● **Work order**
List, in order of first mention, every weapon or piece of armor named in the passage on the relics of St Michael.

● **Selected extract**
+ + + + + + +
It may be supposed that I am joking when I speak of the relics of an angel, considering how absurd and ridiculous it is to do so, yet, although the hypocrites certainly know this well, they have made use of the name of St Michael to delude the ignorant and foolish; for they show at Carcassone his falchion, which looks like a child’s dagger, and his shield, which is no larger than the knob of a bridle. Is it possible for man or woman to exist who can believe such mockery? It is indeed a blasphemy, under a garb of devotion, against God and his angels. The exhibitors of the above-mentioned relics endeavour to support their imposture by the testimony of Scripture that the archangel Michael combated with Satan; but if he was conquered by the sword, it would at least have been one of a different size and calibre than the toy to which I have alluded. People must, however, be very silly to believe that the war waged by angels and the faithful against the devil is a carnal encounter, fought with material weapons. But as I said before, at the commencement of this treatise, the world has rightly deserved to be led astray into such absurdities, for having lusted after idols, and worshipped them instead of the living God.
+ + + + + + +
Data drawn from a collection
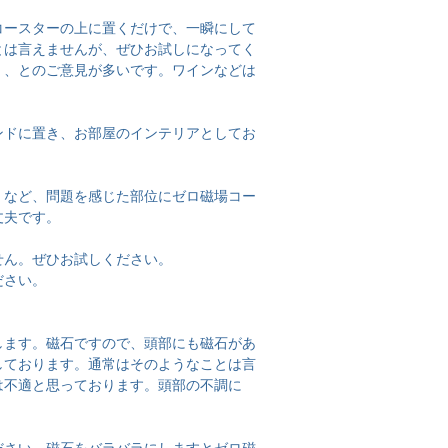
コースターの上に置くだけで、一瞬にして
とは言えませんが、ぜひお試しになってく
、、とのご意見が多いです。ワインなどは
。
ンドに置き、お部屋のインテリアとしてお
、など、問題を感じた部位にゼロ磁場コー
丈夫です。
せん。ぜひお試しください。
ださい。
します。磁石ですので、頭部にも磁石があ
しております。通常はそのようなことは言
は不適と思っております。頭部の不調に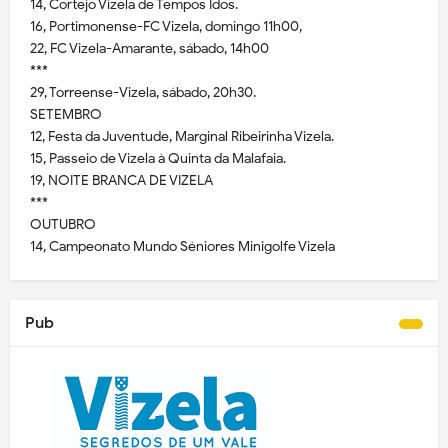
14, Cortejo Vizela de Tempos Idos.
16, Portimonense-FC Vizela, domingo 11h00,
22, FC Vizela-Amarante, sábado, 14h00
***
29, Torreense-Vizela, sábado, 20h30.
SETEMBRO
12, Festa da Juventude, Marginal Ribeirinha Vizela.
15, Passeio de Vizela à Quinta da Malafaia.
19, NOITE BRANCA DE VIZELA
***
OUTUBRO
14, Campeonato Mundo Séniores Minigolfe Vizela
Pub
+ + + + + + +
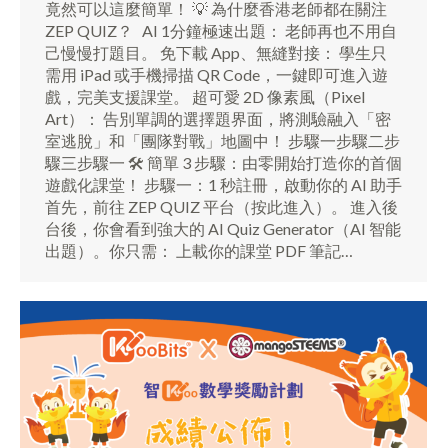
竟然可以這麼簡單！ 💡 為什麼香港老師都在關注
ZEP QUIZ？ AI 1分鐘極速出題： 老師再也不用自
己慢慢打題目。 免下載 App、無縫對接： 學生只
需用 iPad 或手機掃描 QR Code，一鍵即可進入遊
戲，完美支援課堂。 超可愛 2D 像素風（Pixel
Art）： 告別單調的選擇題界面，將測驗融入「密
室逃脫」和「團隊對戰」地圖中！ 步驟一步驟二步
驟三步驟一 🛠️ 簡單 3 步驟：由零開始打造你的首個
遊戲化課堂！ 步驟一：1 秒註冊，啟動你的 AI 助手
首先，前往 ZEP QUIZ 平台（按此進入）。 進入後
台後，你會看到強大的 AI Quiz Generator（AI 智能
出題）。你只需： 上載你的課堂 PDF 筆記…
+ + + + + + +
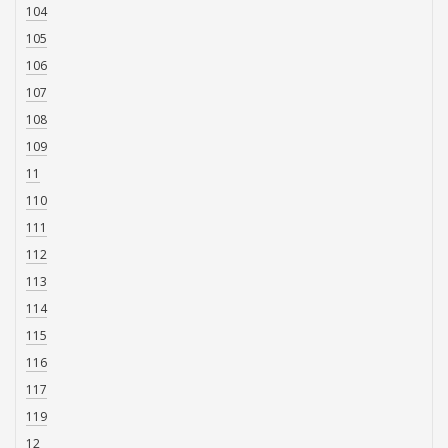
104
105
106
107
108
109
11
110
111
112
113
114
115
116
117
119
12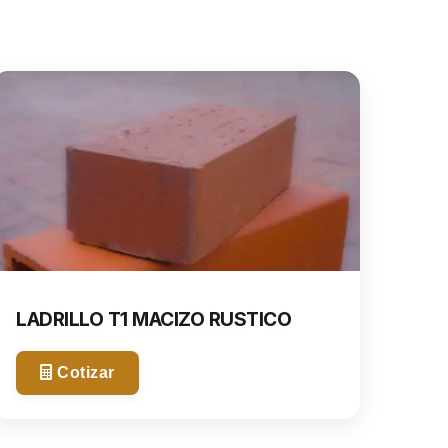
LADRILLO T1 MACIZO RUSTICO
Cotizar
+ + + + + + +
● **Answer below**
falchion, dagger, shield, sword